Toyota's revised Verso is the first of its cars to be designed and engineered in Europe. AOL Cars heads to France to see if this face-lifted compact MPV has what it takes to compete.
What is it?
Get past the new corporate nose and it's basically a face-lifted version of the third-generation Verso. Toyota claim there have been over 470 part changes for this car, with 60% visible on the exterior and interior. These along with the improved refinement are designed to appeal to buyers of compact MPV rivals, such as the Ford C-Max and Renault Scenic.
>What's under the bonnet?
The Verso is offered with a choice of 130bhp 1.6, or 145bhp 1.8-litre Valvematic petrol engines and the expected top seller, the 122bhp 2.0-litre D-4D Diesel. We only had the chance to drive the 2.0-litre diesel, an impressively hushed performer; it feels disappointingly flat before the max torque of 310Nm comes in at 1,600 rpm and generally doesn't like to be rushed either.
What's the spec like?
In line with the new Auris there are three trim levels: Active, Icon and Excel. All get standard air-con and six-airbags. Expected best-seller Icon adds Bluetooth, dual-zone air-con and a touchscreen multimedia system. Range-topping Excel includes 17-inch alloys, part-leather trim and keyless entry/go. Prices start at £17,495 rising to £23,445 for the range-topping 2.0-litre D-4D Excel.

Information shown:
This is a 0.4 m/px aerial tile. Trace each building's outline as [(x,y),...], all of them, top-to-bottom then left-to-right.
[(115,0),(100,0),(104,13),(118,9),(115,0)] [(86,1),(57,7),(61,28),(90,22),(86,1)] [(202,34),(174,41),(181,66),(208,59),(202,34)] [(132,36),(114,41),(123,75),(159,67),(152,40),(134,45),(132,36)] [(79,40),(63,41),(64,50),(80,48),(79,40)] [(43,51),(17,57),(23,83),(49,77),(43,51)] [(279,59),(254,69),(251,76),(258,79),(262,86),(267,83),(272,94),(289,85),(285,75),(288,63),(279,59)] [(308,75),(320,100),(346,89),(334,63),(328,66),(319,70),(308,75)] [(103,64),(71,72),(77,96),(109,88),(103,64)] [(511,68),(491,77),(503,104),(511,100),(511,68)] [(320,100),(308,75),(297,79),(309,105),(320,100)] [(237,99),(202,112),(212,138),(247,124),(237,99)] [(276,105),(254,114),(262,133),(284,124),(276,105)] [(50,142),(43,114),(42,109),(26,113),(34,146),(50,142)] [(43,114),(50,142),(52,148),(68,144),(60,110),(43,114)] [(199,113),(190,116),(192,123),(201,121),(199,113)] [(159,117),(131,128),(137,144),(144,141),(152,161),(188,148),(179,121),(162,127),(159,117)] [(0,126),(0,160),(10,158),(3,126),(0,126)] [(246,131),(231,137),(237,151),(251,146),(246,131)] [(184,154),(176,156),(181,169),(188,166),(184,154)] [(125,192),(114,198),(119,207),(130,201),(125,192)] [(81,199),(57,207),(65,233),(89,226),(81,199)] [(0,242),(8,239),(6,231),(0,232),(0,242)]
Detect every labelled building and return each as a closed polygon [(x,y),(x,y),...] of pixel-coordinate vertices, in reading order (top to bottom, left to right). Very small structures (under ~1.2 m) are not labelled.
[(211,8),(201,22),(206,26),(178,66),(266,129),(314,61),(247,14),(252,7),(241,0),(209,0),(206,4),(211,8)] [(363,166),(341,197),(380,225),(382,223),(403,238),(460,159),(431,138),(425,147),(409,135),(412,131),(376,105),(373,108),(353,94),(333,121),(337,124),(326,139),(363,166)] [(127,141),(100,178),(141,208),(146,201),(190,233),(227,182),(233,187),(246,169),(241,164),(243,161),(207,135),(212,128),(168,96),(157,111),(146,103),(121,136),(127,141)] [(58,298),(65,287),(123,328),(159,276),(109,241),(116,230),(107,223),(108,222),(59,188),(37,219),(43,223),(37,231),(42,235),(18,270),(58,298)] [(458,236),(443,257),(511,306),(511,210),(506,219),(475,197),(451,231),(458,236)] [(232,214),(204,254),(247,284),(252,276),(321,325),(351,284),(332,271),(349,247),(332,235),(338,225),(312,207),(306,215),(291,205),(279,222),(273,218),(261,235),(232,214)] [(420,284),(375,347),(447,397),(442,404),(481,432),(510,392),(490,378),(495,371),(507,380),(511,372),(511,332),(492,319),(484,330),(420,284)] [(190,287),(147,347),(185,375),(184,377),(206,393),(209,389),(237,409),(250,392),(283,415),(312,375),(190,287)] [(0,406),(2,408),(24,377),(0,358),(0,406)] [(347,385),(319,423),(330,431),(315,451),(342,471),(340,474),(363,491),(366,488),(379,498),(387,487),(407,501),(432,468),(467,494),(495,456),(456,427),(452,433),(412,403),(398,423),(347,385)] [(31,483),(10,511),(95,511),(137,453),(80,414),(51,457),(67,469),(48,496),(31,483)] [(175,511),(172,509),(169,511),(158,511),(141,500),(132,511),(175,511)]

Stated problem A: Could you retype the part of the Toyota Verso review from "The Verso is" to "2.0-litre D-4D Excel."?
Stated problem B: Can you continue the Toyota Verso review past its final sentence?

Exercise result A:
The Verso is offered with a choice of 130bhp 1.6, or 145bhp 1.8-litre Valvematic petrol engines and the expected top seller, the 122bhp 2.0-litre D-4D Diesel. We only had the chance to drive the 2.0-litre diesel, an impressively hushed performer; it feels disappointingly flat before the max torque of 310Nm comes in at 1,600 rpm and generally doesn't like to be rushed either.
What's the spec like?
In line with the new Auris there are three trim levels: Active, Icon and Excel. All get standard air-con and six-airbags. Expected best-seller Icon adds Bluetooth, dual-zone air-con and a touchscreen multimedia system. Range-topping Excel includes 17-inch alloys, part-leather trim and keyless entry/go. Prices start at £17,495 rising to £23,445 for the range-topping 2.0-litre D-4D Excel.

Exercise result B:
The Ford C-Max, Renault Scenic and Volkswagen Touran instantly spring to mind, all of which have proven to be strong sellers. The Renault Scenic is the longest serving MPV in the group and it shows in the slightly dated styling. The Ford C-Max is closest in terms of sleek lines and kerb appeal but if it's space and reliability you're after, it's hard to fault the Touran.
What's it like to drive?
Work on Verso's NVH and suspension has resulted in a quiet and refined drive. Even the roughest French roads and the hardest acceleration could hardly be heard in the Toyota's cabin. The electric power steering isn't totally devoid of feel, but can seem artificial. The clutch is light, but the six-speed manual slow-witted. Plenty of grip in corners, but there's some body roll and it never feels sporty.
The AOL Cars Verdict
Like the Auris hatchback before it, the Verso is a big improvement over the outgoing car, but sadly despite the European influence, it's just not enough to be class-leader. However it is well-equipped, should be cheaper to run and the Toyota's refined, undemanding drive will be enough to satisfy core buyers. Sharper performance, dynamics and a more premium feel to the interior could send it to the top.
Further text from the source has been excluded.